Autor: Heiner Wichelmann

Fotos: Heiner Wichelmann/Archiv

16.06.2021

Zum 100. Geburtstag von Reinhard Mohn erzählt der langjährige Bertelsmann-Konzernbetriebsrat Jochen Werner (82) über sein besonderes Verhältnis zum legendären Firmenchef. Mohn und Werner vertrauten einander, ihre Zusammenarbeit galt als sehr erfolgreich. Nur wenige Mitarbeiter kamen Mohn so nahe wie der gelernte Maschinenschlosser, der mit 19 Jahren zu Mohndruck kam und dort sein ganzes Berufsleben verbrachte. Ein Stadtgespräch über den Menschen hinter dem Unternehmer Reinhard Mohn.


Herr Werner, Sie hatten als Betriebsrat von Mohndruck und später auch als Bertelsmann-Konzernbetriebsrat ein vertrauensvolles Verhältnis zu Reinhard Mohn. Erinnern Sie sich noch an Ihren ersten Kontakt?
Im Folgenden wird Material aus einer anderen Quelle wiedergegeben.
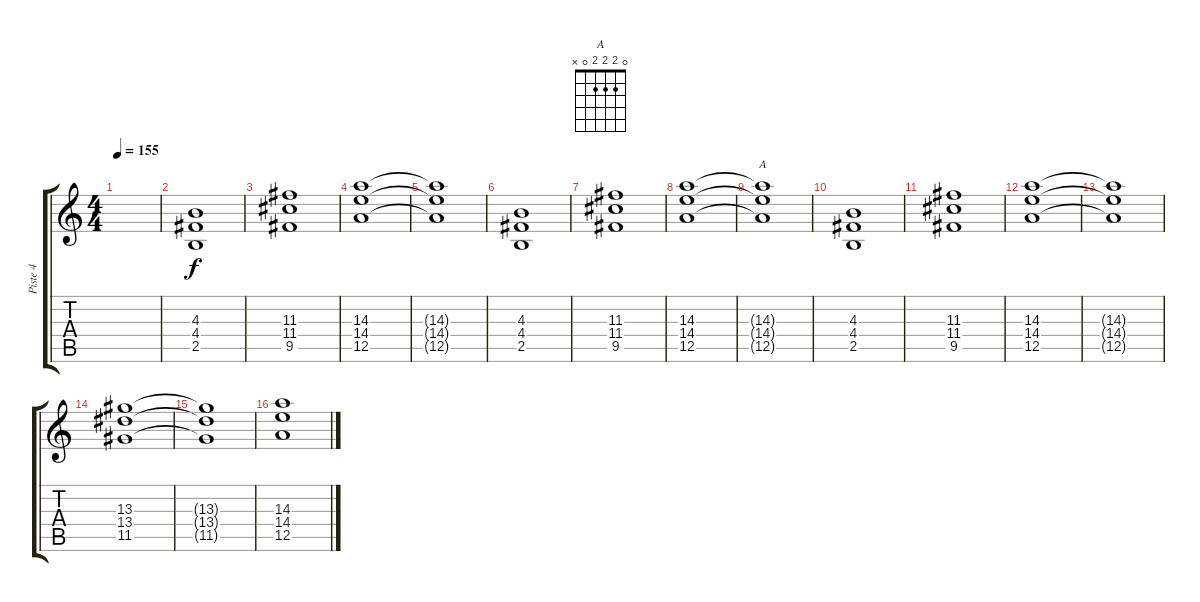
\track ("Piste 4" "Piste 4") {instrument overdrivenguitar}
\staff {score tabs}
\tuning (E4 B3 G3 D3 A2 E2) {hide}
\chord ("A" 0 2 2 2 0 x)
\ts (4 4)
\tempo 155
\clef g2
\ks c
|
(4.3 4.4 2.5).1 |
(11.3 11.4 9.5).1 |
(14.3 14.4 12.5).1 |
(14.3{t} 14.4{t} 12.5{t}).1 |
(4.3 4.4 2.5).1 |
(11.3 11.4 9.5).1 |
(14.3 14.4 12.5).1 |
(14.3{t} 14.4{t} 12.5{t}).1{ch "A"} |
(4.3 4.4 2.5).1 |
(11.3 11.4 9.5).1 |
(14.3 14.4 12.5).1 |
(14.3{t} 14.4{t} 12.5{t}).1 |
(13.3 13.4 11.5).1 |
(13.3{t} 13.4{t} 11.5{t}).1 |
(14.3 14.4 12.5).1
Das war bei einem Fußballturnier anlässlich Gründungsfeier von Ariola, da waren viele Prominente dabei. Reinhard Mohn spielte gleich zweimal – das erste und das letzte Mal. Kennengelernt haben wir uns aber erst, als ich zum Betriebsratsvorsitzenden gewählt worden war. Mark Wössner, der damals Geschäftsführer von Mohndruck war, nahm mich mit zu Reinhard Mohn, stellte mich ihm in seinem großen Büro mit dem riesigen Schreibtisch vor und übernahm dann auch gleich die ganze Rhetorik. Beim zweiten Mal ging ich alleine in Mohns Büro, in Schlossermontur. Das mochte Reinhard Mohn, er hängte gleich sein Jacket über den Stuhl und sagte: „Oh, dann kann ich mich ja auch ausziehen!“ Er war ganz locker, freundlich und entgegenkommend, wie eigentlich fortan immer, wenn wir alleine waren. Die meisten kannten ihn so gar nicht. Er konnte ja auch anders sein, wenn einer sein Vertrauen missbraucht hatte, dann ging nichts mehr. Diese Erfahrung mussten viele großen Leute bei Bertelsmann machen. Sie mussten dann gehen.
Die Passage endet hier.